Thailand Excess Withholding Tax Audits
Tax Insight | March 2014
At the Government's Cabinet Meeting on 8 Jan 2013, held for the purposes of considering tax compensation help for companies to cope with the Bt 300 minimum daily wage law, one of the proposed measures was to reduce the rate of withholding tax for services companies from 3% to 2%.
When the 3% withholding tax rate for services income was introduced, the rationale behind it was that, on the basis of a services company’s net profit being 10% of it’s gross income, the corporate tax payable (at the rate of 30% as it was then) would be 3, or in other words, 3% of gross income, and thus the withholding tax rate was set at 3%.
Following the same rationale, the reduction in the corporate tax payable by companies from 30% to 20% should mean that the rate of withholding tax on the gross income for a services company should be reduced from 3% to 2%.

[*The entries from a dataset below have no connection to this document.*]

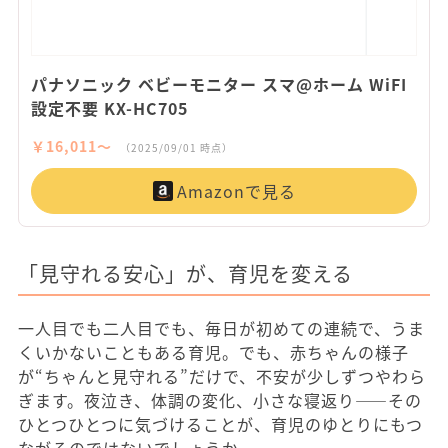
パナソニック ベビーモニター スマ@ホーム WiFI
設定不要 KX-HC705
￥16,011〜
（2025/09/01 時点）
Amazonで見る
「見守れる安心」が、育児を変える
一人目でも二人目でも、毎日が初めての連続で、うま
くいかないこともある育児。でも、赤ちゃんの様子
が“ちゃんと見守れる”だけで、不安が少しずつやわら
ぎます。夜泣き、体調の変化、小さな寝返り——その
ひとつひとつに気づけることが、育児のゆとりにもつ
ながるのではないでしょうか。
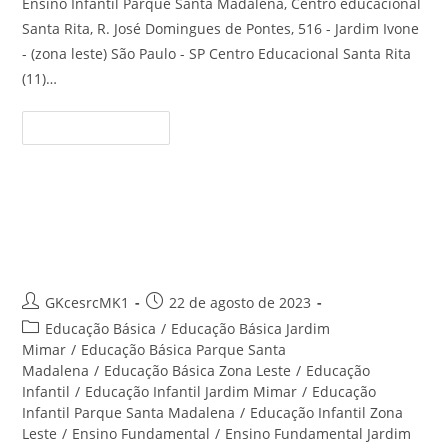
Ensino Infantil Parque Santa Madalena, Centro educacional
Santa Rita, R. José Domingues de Pontes, 516 - Jardim Ivone
- (zona leste) São Paulo - SP Centro Educacional Santa Rita
(11)…
Ensino
Continue Lendo
Infantil
Parque
Santa
Madalena
–
Centro
Educação Infantil Jardim Ivone –
Educacional
Santa
Centro Educacional Santa Rita
Rita
Autor
Post
GKcesrcMK1
22 de agosto de 2023
do
publicado:
Categoria
Educação Básica
/
Educação Básica Jardim
post:
do
Mimar
/
Educação Básica Parque Santa
post:
Madalena
/
Educação Básica Zona Leste
/
Educação
Infantil
/
Educação Infantil Jardim Mimar
/
Educação
Infantil Parque Santa Madalena
/
Educação Infantil Zona
Leste
/
Ensino Fundamental
/
Ensino Fundamental Jardim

But the 3% withholding tax rate hasn't been reduced, and here below are the results of three of Sherrings' services company customers for the 2012 financial year:
The 2012 year excess withholding tax paid (tax refund position) of the three companies will be even higher for the 2013 year, and all three of these services companies know that filing a tax refund claim for the excess withholding tax from the Thailand Revenue Department will cause them to be investigated by the Thailand Revenue Department's tax auditors.

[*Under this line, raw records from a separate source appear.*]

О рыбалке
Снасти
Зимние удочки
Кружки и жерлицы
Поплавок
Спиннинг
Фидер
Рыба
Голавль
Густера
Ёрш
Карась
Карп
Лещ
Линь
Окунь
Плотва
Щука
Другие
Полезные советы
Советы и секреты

SherringsNPV believes it not right and proper for Government tax policy to cause services companies to incur excess withholding tax, and then penalize them with a tax investigation when they ask for their excess withholding tax payments to be refunded, and on behalf of all services companies in Thailand, SherringsNPV asks the Government to reconsider its tax policy for this matter.
This is a general information Tax Insight Article only. It should not be used to determine any matter without consulting with an experienced Thailand tax advisor.